Table 2: Clues to the risk of recurrent hyperthyroidism if antithyroid drugs are stopped


Table 3: Side effects of antithyroid drugs


Table 4: Birth defect associated with ATD

Conclusions

GD in pregnancy is associated with both maternal and fetal complication which can be avoided by rendering the patient euthyroid with the administration of anti-thyroid medications. PTU and Carbimazole are the antithyroid drugs available with almost similar transplacental transfer rates. Use of Carbimazole in pregnancy is associated with malformation. Due to the association of fetal teratogenicity with Carbimazole, PTU is recommended as the drug of choicein first trimester of pregnancy.

Appropriate treatment of maternal hyperthyroidism during pregnancy and close monitoring of mother and fetus are essential for optimizing outcomes performing prenatal ultrasound directed to the fetal thyroid gland is of utmost important as it enables prenatal diagnosis and treatment by dose modification in order to prevent fetal goiter.
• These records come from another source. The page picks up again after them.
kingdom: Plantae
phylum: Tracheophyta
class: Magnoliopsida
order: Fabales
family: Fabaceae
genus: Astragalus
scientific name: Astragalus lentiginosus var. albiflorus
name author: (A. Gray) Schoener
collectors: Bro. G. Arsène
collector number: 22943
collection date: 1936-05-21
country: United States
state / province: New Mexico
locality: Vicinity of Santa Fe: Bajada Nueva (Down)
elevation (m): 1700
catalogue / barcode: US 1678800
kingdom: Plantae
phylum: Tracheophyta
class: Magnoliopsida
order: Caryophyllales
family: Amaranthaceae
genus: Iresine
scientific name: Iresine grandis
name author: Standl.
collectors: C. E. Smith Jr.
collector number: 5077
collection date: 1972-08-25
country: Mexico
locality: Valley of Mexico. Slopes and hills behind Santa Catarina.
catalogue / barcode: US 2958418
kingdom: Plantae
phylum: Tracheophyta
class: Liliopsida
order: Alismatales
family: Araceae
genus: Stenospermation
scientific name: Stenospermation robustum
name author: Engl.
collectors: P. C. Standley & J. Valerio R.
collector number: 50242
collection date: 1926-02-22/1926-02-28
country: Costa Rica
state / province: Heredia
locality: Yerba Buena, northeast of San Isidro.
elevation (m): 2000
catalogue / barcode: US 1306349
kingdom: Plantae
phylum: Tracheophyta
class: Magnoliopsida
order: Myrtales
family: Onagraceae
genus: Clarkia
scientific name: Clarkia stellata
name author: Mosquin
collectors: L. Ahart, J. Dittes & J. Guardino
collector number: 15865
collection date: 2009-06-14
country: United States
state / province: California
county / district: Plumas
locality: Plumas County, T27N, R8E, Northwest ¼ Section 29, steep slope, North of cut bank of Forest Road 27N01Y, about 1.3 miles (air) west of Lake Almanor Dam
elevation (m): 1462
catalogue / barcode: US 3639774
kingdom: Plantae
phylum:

Maternal and fetal morbidity and mortality can be reduced if lowest possible dose of Carbimazole is used to maintain maternal serum FT4 levels at or just above the upper limit of the normal nonpregnant reference range, or serum total T4 level at 1.5 times the normal non- pregnant reference range.

Conflict of Interest

The authors declared no potential conflicts of interest with respect to the research, authorship, and/or publication of this article.